2. After hearing both sides, I find that the issue stands decided by the Larger Bench of this Tribunal reported in S. Kumar Ltd v. CCE as also in the case of Grasim Industries (Chemical Division) Ltd v. CCE, Bhopal . The appellants at the time of hearing, as also in the written submissions, have submitted that the aforesaid decisions of the Larger Bench solely relied upon the Tribunal's decision in the case of Sangam Processors (Bhilwara) Ltd on the ground that the civil appeals filed against them were dismissed by the Hon'ble Supreme Court. The appellants have contended that dismissal of civil appeal by the Hon'ble Supreme Court in limine cannot be deemed to have the effect of upholding the order of the Tribunal and as such binding precedent. Having regard to the Supreme Court's decision in the case of CCE, Ahmedabad v. Ramesh Food Products 2005 (66) RLT 4 (SC) in support of their arguments that dismissal of appeal at preliminary stage of hearing by the Hon'ble Supreme Court cannot be held to be affirmation of view of the Tribunal.

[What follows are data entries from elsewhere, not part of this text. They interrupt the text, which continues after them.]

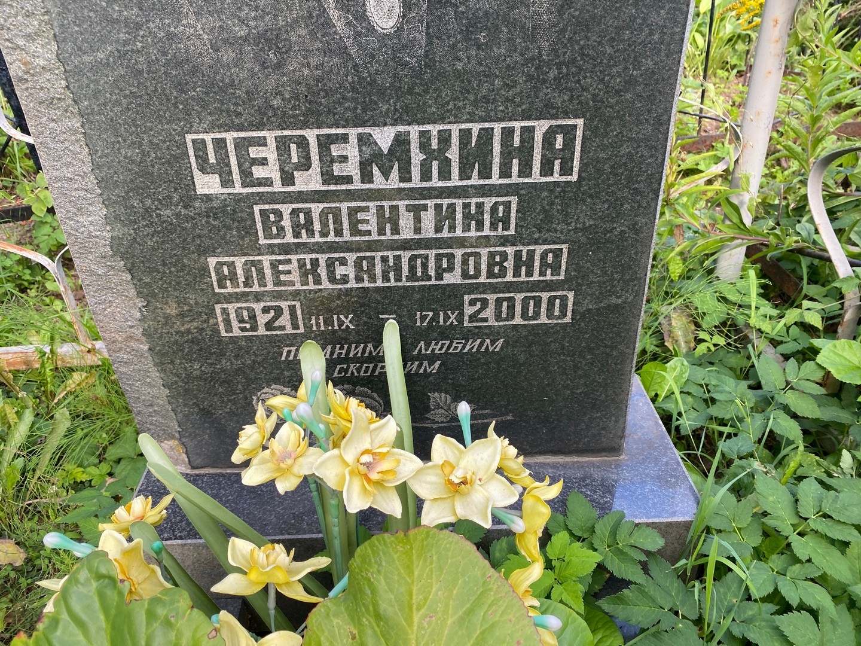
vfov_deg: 53.1
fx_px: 647
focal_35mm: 26
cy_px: 323
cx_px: 430
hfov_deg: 67.3
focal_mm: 4.25
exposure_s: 1/181
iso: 32
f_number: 1.8
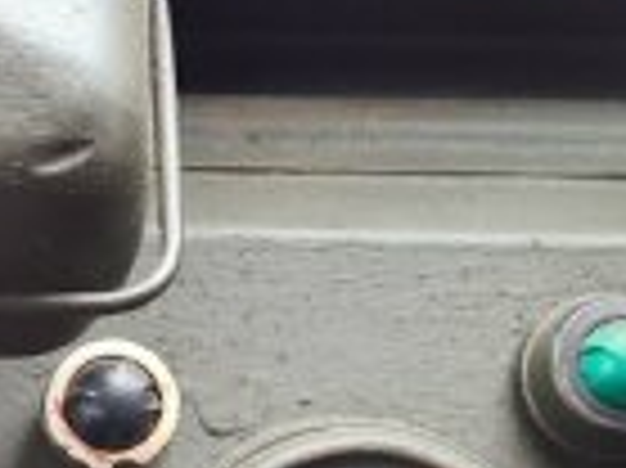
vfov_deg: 12.0
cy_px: 590
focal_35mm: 120
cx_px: -122
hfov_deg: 15.8
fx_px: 2168
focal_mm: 5.4
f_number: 1.8
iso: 160
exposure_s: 1/50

As such, the appellants have contended that the law declared by the Larger Bench is not correct. They have also contended that the Tribunal's decision in the case of Addison & Co v. CCE, Madras 1997 (20) ELT 479 (T) holding that once duty burden is passed on, issue of subsequent credit notes is immaterial, was reversed by the Hon'ble Madras High Court as while answering 3. However, I find that the Larger Bench, while deciding the issue in the case of S. Kumar Ltd, has taken note of the fact that the Tribunal's decision in the case of Addison & Co was reversed by the Hon'ble Madras High Court. However, by taking note of the fact that the appeal against the decision of the Tribunal in the case of Sangam Processors (Bhilwara) Ltd was not admitted by the Hon'ble Supreme Court and by taking note of the other decisions and holding that such dismissal is of binding character, the Larger Bench held against the assessee. I find no reasons to take a different view on the same grounds. It is also seen that the Larger Bench in S. Kumars Ltd and Grasim Industries Ltd were followed by the Tribunal in the case of Hindustan Processors Ltd vide Order No 794/04/NB (C) dated 25.11.2004.

Appeal against the above order filed by Hindustan Processors Ltd was dismissed by the Hon'ble Supreme Court with the order that - "we see no reason to interfere. The Special Leave Petition is dismissed." As such, following the Larger Bench decision, I am of the view that subsequent issuance of credit note cannot be said to be sufficient for not attracting the provisions of unjust enrichment.

4. The appellant's reference to Order No A08-09/IV/SMC/WZB/06 dated 31.10.2005 in their own case to submit that the Tribunal has held in identical circumstances that unjust enrichment is not applicable, is not correct, inasmuch as on going through the said order, I find in para 2 that the Tribunal has observed "However, the barrier of unjust enrichment rebuttal presumption has to be crossed by the assessee." As such, it is not correct on the part of the assessee to say that the Tribunal has held that bar of unjust enrichment is not applicable in their own case under similar circumstances. Further, in the present case, the appellant has nowhere pleaded that they are in a position to rebut the presumption of duty burden having been passed on to their customers. Admittedly, the same was passed on at the time of clearance of the goods, and that is how the credit note came to be issued by them subsequently in which case the ratio of the Larger Bench decision would apply.

5. In view of the foregoing, I reject all the appeals and uphold the impugned order.